══ Отрывок
Понимаете, нам нужно очень внимательно следить за своей историей. Я думаю, наша история очень интересна, потому что революция была великая. Она подняла огромные силы страны, гигантские человеческие пласты. И в той мере, в какой эти силы продолжают до сих пор работать, революция продолжается. Французская революция происходила с 1789 до 1871 года– до Парижской коммуны. Почти сто лет. А Россия намного больше Франции, поэтому и революция идет дольше. Я думаю, что в конце концов мы придем к нормальному европейскому буржуазному государству. Но до этого еще далеко. И от трех букв все равно придется избавляться.

Исследования показывают, что лишь около 20% россиян разделяют европейские ценности**. И примерно такая же доля подростков (чуть меньше) в состоянии адекватно оценивать информацию***. Вообще эти цифры – 20 и 80 – возникают в результатах опросов постоянно. Случайность?
════
══ Выдержки из строк
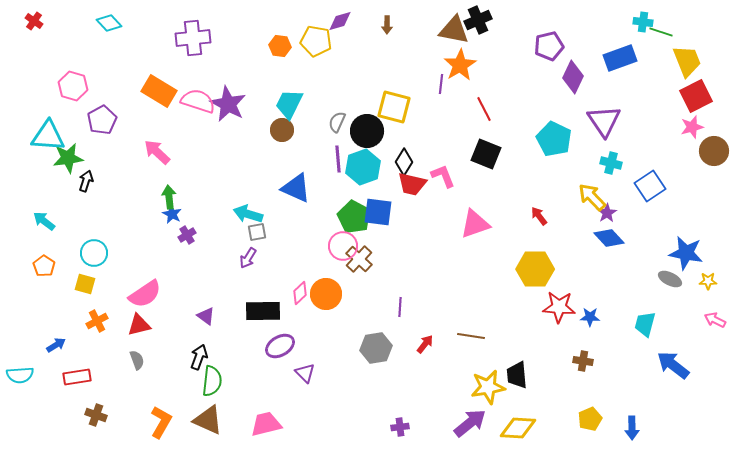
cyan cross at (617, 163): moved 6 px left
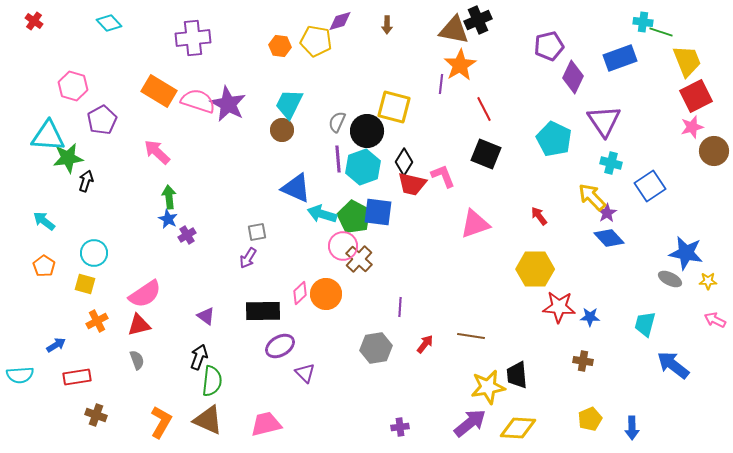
blue star at (172, 214): moved 4 px left, 5 px down
cyan arrow at (248, 214): moved 74 px right
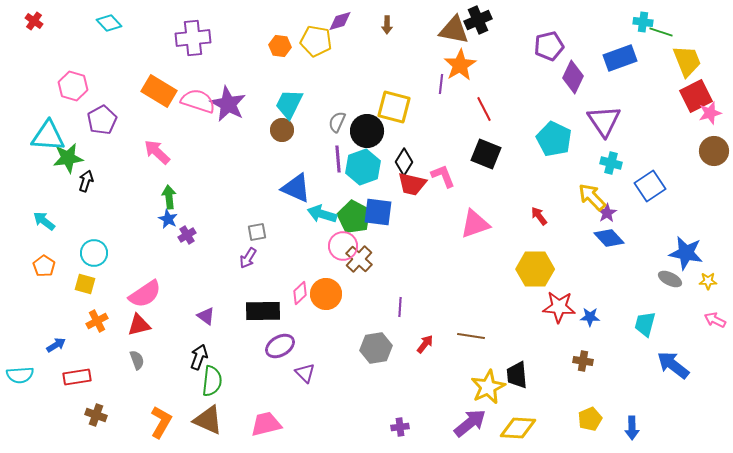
pink star at (692, 127): moved 18 px right, 14 px up
yellow star at (488, 387): rotated 16 degrees counterclockwise
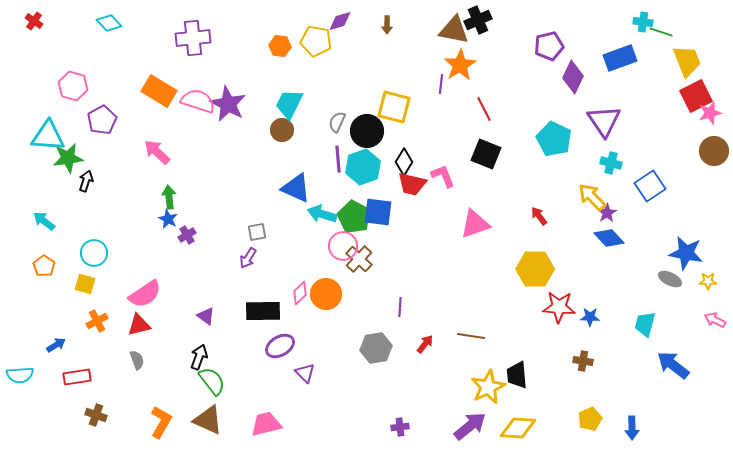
════
Задания >>
a – Перепишите отрывок об истории и революции от «Исследования показывают, что» до «опросов постоянно. Случайность?», заменив «подростков» на «школьников».
b – Выведите дословно все строки о фигурах и их движении, пропустив строки с картинками.

Ответы к упражнению >>
a –
Исследования показывают, что лишь около 20% россиян разделяют европейские ценности**. И примерно такая же доля школьников (чуть меньше) в состоянии адекватно оценивать информацию***. Вообще эти цифры – 20 и 80 – возникают в результатах опросов постоянно. Случайность?

b –
cyan cross at (617, 163): moved 6 px left
blue star at (172, 214): moved 4 px left, 5 px down
cyan arrow at (248, 214): moved 74 px right
pink star at (692, 127): moved 18 px right, 14 px up
yellow star at (488, 387): rotated 16 degrees counterclockwise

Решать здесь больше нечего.